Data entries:
- - - -
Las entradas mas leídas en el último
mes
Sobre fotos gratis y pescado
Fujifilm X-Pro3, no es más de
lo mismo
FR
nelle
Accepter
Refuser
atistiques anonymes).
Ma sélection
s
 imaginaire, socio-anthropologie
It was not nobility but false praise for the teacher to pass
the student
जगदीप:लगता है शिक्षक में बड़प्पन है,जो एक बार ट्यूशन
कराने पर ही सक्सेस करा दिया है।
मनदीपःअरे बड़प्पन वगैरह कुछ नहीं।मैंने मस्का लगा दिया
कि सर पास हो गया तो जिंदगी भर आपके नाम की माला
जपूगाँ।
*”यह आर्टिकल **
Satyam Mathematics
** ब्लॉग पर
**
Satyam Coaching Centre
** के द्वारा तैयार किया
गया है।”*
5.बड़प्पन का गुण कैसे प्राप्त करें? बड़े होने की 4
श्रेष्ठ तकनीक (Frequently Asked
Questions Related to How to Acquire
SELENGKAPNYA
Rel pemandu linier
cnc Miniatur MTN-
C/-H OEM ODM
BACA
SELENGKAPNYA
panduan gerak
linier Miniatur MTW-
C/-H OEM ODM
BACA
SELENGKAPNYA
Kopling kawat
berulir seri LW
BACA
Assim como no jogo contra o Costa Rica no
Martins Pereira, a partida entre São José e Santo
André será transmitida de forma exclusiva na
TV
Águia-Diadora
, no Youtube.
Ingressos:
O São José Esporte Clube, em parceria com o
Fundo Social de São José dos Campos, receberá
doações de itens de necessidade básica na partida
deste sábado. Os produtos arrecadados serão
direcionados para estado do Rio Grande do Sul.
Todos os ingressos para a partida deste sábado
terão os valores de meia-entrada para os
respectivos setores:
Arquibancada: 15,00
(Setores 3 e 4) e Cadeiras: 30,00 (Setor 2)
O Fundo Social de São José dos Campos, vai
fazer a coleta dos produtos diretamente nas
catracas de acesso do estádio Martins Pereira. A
- - - -
• _Problem to solve_
Set down the lines of the records exactly, from the first one through the line containing "Satyam Coaching Centre", and add nothing else.

• _Task output_
Las entradas mas leídas en el último
mes
Sobre fotos gratis y pescado
Fujifilm X-Pro3, no es más de
lo mismo
FR
nelle
Accepter
Refuser
atistiques anonymes).
Ma sélection
s
 imaginaire, socio-anthropologie
It was not nobility but false praise for the teacher to pass
the student
जगदीप:लगता है शिक्षक में बड़प्पन है,जो एक बार ट्यूशन
कराने पर ही सक्सेस करा दिया है।
मनदीपःअरे बड़प्पन वगैरह कुछ नहीं।मैंने मस्का लगा दिया
कि सर पास हो गया तो जिंदगी भर आपके नाम की माला
जपूगाँ।
*”यह आर्टिकल **
Satyam Mathematics
** ब्लॉग पर
**
Satyam Coaching Centre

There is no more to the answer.